Single by XXXTentacion featuring PnB Rock and Trippie Redd

from the album Bad Vibes Forever
- Released: November 22, 2019
- Genre: Alternative R&B
- Length: 2:30
- Label: Bad Vibes Forever; Empire;
- Songwriters: Jahseh Onfroy; John Cunningham; Michael White II; Rakim Allen; Robert Soukiasyan;
- Producer: Cunningham

XXXTentacion singles chronology
| "Hearteater" (2019) | "Bad Vibes Forever" (2019) | "Riot" (2020) |

PnB Rock singles chronology
| "Fendi" (2019) | "Bad Vibes Forever" (2019) | "Ordinary" (2020) |

Trippie Redd singles chronology
| "Who Needs Love" (2019) | "Bad Vibes Forever" (2019) | "No Rap Kap" (2020) |

Music video
- "bad vibes forever" on YouTube

= Bad Vibes Forever (song) =

"Bad Vibes Forever" (stylized in lowercase) is a song by American rapper and singer XXXTentacion featuring fellow American rappers and singers PnB Rock and Trippie Redd.
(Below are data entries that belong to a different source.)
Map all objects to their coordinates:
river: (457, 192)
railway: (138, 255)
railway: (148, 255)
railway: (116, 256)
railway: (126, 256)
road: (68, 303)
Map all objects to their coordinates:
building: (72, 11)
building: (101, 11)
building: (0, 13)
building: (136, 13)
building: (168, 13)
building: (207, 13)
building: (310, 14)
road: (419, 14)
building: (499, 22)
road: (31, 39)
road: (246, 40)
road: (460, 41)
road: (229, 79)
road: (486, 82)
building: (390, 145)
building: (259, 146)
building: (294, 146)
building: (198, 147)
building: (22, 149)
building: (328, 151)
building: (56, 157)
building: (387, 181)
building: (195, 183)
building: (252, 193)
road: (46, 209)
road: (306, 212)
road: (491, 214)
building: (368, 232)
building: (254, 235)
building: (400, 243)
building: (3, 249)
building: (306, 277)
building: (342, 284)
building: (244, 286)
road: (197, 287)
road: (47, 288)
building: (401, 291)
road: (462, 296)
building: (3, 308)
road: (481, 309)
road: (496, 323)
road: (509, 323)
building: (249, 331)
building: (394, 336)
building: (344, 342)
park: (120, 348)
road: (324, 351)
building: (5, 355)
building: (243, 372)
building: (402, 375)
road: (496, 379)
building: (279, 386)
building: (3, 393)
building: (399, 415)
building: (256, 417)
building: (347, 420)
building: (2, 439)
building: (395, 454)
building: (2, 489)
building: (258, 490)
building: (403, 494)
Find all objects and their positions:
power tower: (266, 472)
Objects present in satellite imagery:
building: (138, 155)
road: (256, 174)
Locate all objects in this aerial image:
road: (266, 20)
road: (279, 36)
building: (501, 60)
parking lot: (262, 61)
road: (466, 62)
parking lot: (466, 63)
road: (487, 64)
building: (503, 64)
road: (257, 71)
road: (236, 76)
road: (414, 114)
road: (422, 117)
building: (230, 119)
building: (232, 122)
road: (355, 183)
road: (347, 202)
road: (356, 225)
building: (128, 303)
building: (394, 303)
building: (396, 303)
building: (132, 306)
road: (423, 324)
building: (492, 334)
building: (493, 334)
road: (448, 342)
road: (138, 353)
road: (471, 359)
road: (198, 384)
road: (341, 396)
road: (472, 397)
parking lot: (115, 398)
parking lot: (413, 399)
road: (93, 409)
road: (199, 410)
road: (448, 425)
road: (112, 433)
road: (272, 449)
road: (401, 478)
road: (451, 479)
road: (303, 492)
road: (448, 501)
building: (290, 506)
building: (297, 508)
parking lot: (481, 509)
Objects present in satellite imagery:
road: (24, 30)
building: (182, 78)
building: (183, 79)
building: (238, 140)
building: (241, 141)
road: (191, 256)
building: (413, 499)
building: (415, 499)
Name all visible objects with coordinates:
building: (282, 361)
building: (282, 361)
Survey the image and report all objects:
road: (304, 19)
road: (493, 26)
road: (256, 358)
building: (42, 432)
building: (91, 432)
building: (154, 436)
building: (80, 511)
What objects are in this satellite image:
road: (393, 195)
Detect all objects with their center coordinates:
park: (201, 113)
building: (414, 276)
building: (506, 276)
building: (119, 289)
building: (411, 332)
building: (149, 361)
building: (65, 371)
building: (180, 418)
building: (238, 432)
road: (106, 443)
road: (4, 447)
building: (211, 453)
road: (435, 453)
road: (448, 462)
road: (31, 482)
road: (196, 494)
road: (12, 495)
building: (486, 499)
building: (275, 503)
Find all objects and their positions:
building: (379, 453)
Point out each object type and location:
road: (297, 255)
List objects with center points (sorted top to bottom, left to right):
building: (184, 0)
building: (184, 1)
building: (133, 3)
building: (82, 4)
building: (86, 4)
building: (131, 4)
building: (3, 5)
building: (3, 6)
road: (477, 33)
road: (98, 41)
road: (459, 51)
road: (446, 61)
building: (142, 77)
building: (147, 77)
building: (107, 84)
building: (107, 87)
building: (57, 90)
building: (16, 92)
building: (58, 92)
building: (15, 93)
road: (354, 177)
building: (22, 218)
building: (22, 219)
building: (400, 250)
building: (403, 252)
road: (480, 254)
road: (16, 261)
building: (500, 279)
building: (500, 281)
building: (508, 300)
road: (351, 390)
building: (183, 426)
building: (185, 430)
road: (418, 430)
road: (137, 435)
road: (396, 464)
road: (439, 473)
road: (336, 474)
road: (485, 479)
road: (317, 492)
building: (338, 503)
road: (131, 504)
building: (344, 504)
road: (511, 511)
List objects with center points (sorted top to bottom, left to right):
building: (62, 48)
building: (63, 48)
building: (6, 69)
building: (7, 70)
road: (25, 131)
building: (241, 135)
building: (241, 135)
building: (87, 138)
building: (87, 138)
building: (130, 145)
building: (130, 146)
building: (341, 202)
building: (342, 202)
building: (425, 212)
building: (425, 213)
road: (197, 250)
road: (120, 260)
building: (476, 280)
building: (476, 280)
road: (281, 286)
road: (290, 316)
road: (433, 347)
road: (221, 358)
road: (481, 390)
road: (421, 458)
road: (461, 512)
Produced by John Cunningham, it was released on November 22, 2019, as the third and final single from XXXTentacion's fourth and final studio album of the same name. It was also briefly on Redd's mixtape A Love Letter to You 4 before being taken off.

== Charts ==

| Chart (2019–2020) | Peak position |
|---|---|
| Canada Hot 100 (Billboard) | 85 |
| New Zealand Hot Singles (Recorded Music NZ) | 10 |
| US Billboard Hot 100 | 85 |
| US Hot R&B/Hip-Hop Songs (Billboard) | 39 |

==Certifications==

| Region | Certification | Certified units/sales |
| New Zealand (RMNZ) | Gold | 15,000^{‡} |
| United Kingdom (BPI) | Silver | 200,000^{‡} |
^{‡} Sales+streaming figures based on certification alone.